Second, it is my hope that if there are any leaders in my limited audience, you will be challenged to call people to radical submission without undermining Jesus Christ’s ultimate leadership (or your subordinate leadership).  If you are a leader and you are encouraging rebellion from those who trust and follow you as you follow Christ, you are walking on dangerous ground, even if your goal is to teach people to rebel against culture.  Teaching rebellion as a virtue will not, by itself, foster devotion to Christ, but may make an idol of the act of rebellion and ultimately make people powerless to follow him.  Instead, teach radical devotion, and your followers will come to their individual acts of subterfuge against the world quite naturally and organically as they search the Scriptures and are led by the Holy Spirit.   When any person submits to Christ and gives their wholehearted devotion to him, they will be equipped by God himself indwelling them to stand against ungodly patterns above and beyond any feeble rebel ethic you could teach.  Leave the convicting on rebellion to God and teach devotion, loyalty and sacrifice instead–first through your own example as a leader.  No leader worth following is unfamiliar with being a follower themselves, and this is doubly true in the Christian faith–there is only one leader, and anyone serving him is at best only a messenger for the real leader.  Leadership in the Christian community is tied up entirely with the way in which the nominal leader is themselves following after the Master.  It is for this reason that Paul exhorts believers to “follow him as he follows Christ:” any leading which didn’t ultimately trace back to Christ himself would be no leading at all.

From the standpoint of applications, there are a couple of important takeaways here, beyond these two larger goals.

First, it is not virtuous in and of itself to rebel.  If you are the kind of person who rebels against everything, slow your roll down.  It’s not a virtue, and there are probably people God has placed in your life to lead you and to teach you how to follow him who you are ignoring.  Stop it.  (And if that command rankled you, I’m talking to you!)

Second, it is not virtuous to question everyone’s motives all the time, especially if you don’t want it to be done to you.  While it’s true that some people have bad motives, the process of selecting leaders should have enough discerning as part of it that by the time they’re asking you to follow, they’ve earned the benefit of the doubt.  Choose to trust leaders are doing the best they can, even when they make mistakes, unless you have specific evidence to the contrary.  If you’re in the Word the way you should be, if they get out of line, it will be obvious in a hurry.  Trust me. (See what I did there?)

Third, pay careful attention to your life when you start to assert  your own rights or the supremacy of your own ideas, especially as it relates to your theology.  You’re on thin ice.  We have names in the religious world for people who won’t listen to anyone else and are constantly inventing their own beliefs and then justifying them in ridiculous ways.  We call them heretics.  Not good times, bad times.
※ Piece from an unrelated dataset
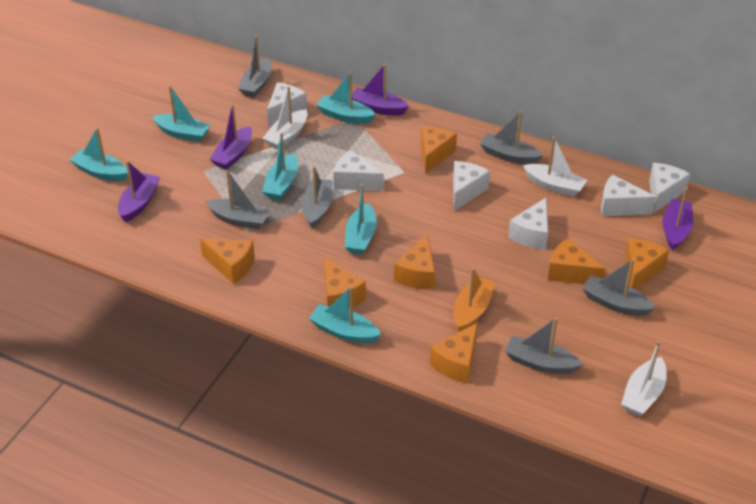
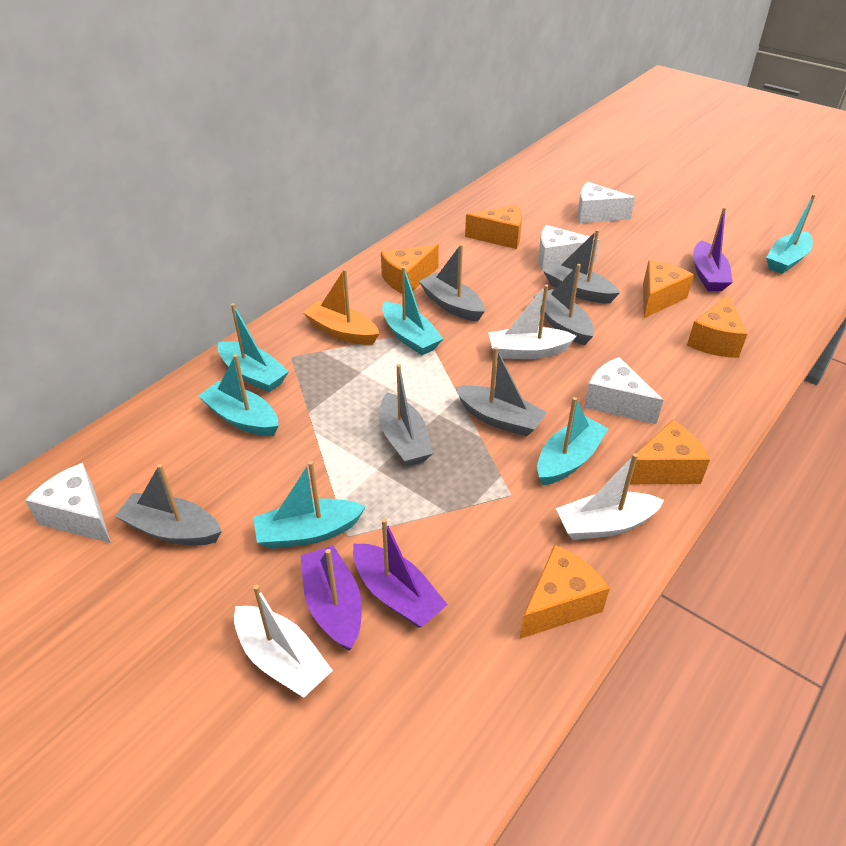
orange cheese: [200,238,255,284] [324,257,366,309] [394,235,435,289] [421,126,457,174] [430,323,478,383] [548,238,606,284] [625,238,669,290] = 7 -> [381,244,439,293] [465,205,522,249] [519,545,610,639] [625,420,710,484] [643,260,694,318] [687,294,747,358] = 6
purple boat: [118,161,160,222] [210,104,252,170] [349,64,409,116] [663,188,694,250] = 4 -> [300,546,362,651] [353,518,448,628] [693,207,733,291] = 3
white cheese: [267,82,307,127] [333,150,384,191] [453,161,490,211] [508,198,548,250] [601,175,656,216] [649,163,690,213] = 6 -> [25,463,111,543] [538,225,600,271] [577,182,635,223] [584,357,664,424] = 4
Finally, and most importantly, hand the keys to Jesus daily, and let him do the driving.  I know that’s cliche and terrible, but the reason that everyone says that is because it’s true.  If you are the kind of person who can’t trust God to direct you, then you may not know God as well as you think you do.  It’s time to build your faith.  Buckle up and get ready for a fun trip.

In case of life, follow the leader, and do it without undermining his authority or your own walk.  It is the only way to be sure that the one you’re following is really him.